And boy, was there drama! It’s understandable that the fans would have faith in this team. After all, it refuses to lose. The crazy 6-5 against Dover was proof of that, but remember that Mullin’s match-winning double against Stockport came in added time, as did his winner against Eastleigh.

We thrashed four teams, and somehow found a way to win in the other two victories. It all had a pleasingly logical sense of inevitability about it. Perhaps the biggest shock was that we didn’t find an added time winner against Solihull Moors.
The faith the fans have developed in this team has led to the creation of some really strong relationships with individuals on the pitch too. Something very odd would be afoot if the fans didn’t love an extrovert match-winner like Mullin, but Palmer’s larger-than-life charisma has also had an impact. Aaron Hayden – The Red Baron – is a real cult hero, but one whose popularity is created not by a flawed nature, but by his awesome physicality. Sometimes, it just feels like it’s not fair on the other side that he’s allowed to play.

Throw in local-boy-made-legend Jordan Davies, the tirelessness of Luke Young and James Jones, the thrilling promise of Max Cleworth, Reece Hall-Johnson’s streaks down the flank and Ben Tozer’s massive presence, and you have a really likeable band. And then there’s the wonderful redemption of Christian Dibble as he bounced back from a bad day against Dover to excel against Stockport.

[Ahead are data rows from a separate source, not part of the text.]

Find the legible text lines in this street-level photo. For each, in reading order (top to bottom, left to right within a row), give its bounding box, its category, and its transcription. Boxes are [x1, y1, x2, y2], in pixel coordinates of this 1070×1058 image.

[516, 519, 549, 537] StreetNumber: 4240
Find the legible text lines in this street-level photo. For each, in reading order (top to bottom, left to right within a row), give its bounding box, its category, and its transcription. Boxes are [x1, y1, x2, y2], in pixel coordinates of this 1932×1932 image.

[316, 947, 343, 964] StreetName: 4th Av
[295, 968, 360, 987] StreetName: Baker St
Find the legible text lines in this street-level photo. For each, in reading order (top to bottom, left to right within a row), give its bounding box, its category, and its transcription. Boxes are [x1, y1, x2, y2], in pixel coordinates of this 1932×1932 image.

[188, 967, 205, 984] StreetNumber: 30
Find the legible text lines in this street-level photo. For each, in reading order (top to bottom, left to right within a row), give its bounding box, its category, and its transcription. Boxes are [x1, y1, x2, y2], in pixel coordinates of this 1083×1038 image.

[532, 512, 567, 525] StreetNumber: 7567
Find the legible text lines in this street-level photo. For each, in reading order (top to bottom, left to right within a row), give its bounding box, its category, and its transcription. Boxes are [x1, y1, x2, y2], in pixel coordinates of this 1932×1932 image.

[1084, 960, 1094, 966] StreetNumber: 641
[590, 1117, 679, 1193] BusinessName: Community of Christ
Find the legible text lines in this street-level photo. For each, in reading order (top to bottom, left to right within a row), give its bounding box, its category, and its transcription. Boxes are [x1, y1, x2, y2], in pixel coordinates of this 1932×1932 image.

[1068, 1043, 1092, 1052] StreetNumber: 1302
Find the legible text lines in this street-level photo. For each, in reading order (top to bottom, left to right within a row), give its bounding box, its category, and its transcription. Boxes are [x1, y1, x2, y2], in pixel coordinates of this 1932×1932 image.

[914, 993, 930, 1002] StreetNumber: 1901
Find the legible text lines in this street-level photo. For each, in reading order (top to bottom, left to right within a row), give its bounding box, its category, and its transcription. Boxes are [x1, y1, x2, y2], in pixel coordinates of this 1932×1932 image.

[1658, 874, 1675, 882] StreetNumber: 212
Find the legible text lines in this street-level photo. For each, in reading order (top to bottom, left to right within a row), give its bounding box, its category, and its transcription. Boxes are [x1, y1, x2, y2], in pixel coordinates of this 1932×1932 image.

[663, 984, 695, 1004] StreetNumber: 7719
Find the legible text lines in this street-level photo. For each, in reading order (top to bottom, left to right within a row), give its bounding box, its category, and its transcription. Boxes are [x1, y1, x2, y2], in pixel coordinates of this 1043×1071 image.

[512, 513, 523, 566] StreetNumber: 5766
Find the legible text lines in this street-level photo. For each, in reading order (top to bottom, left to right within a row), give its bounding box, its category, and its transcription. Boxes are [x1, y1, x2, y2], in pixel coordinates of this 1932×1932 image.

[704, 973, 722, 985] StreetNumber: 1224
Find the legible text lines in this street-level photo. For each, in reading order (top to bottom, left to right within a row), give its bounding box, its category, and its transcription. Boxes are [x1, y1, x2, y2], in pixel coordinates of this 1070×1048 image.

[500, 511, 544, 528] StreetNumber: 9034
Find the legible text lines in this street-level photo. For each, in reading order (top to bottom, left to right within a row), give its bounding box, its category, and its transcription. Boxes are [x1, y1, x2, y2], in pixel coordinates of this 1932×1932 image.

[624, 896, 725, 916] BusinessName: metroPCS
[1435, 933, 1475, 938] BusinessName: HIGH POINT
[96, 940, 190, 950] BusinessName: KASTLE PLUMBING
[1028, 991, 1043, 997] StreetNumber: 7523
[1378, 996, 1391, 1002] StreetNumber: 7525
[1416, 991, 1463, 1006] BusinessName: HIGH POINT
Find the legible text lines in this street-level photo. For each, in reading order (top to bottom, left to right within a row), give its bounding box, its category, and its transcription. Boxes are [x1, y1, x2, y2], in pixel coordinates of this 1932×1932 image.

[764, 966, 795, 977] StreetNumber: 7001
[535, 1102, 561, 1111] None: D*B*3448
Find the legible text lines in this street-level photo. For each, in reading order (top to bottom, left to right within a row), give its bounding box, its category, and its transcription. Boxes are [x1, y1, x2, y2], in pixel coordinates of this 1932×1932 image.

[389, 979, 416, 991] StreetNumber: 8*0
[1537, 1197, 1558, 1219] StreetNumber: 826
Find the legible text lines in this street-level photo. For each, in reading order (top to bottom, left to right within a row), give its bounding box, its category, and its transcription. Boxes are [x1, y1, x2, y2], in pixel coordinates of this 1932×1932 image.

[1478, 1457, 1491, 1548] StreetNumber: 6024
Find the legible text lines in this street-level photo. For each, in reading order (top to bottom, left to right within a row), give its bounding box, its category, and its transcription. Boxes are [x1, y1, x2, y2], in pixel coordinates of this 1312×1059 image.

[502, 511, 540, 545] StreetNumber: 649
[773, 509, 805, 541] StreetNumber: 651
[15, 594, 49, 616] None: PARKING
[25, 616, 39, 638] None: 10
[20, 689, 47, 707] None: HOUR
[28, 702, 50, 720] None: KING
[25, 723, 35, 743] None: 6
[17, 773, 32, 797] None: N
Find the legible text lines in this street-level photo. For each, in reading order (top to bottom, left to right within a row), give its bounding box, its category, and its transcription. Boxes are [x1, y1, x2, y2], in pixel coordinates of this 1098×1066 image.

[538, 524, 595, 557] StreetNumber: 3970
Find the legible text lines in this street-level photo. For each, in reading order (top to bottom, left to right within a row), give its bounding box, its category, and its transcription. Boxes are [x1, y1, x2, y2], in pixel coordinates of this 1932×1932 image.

The final goal of these games encapsulated what had gone before perfectly.
We’d just gone 3-0 up against Altrincham, and Jordan Davies took advantage of the celebrations to change his boots. He didn’t make it back onto the pitch in time for the restart though, despite Ollie Palmer’s craftily slow dawdle back to his own half, so we had to play with ten men. Paul Mullin dropped diligently back to fill Davies’ deeper spot, and clearly we’d just keep it tight until we were back up to eleven men.
Not a bit of it. Forty-five seconds later it was 4-0!
I feel a tinge of regret that this sequence is over; I want to go back and experience it all again. Perhaps that’s the best thing about the last month though. It didn’t feel fragile, or surprising. The quality of the side we’re building makes me confident that we’ll be experiencing these wonderful highs again and again in the next few years.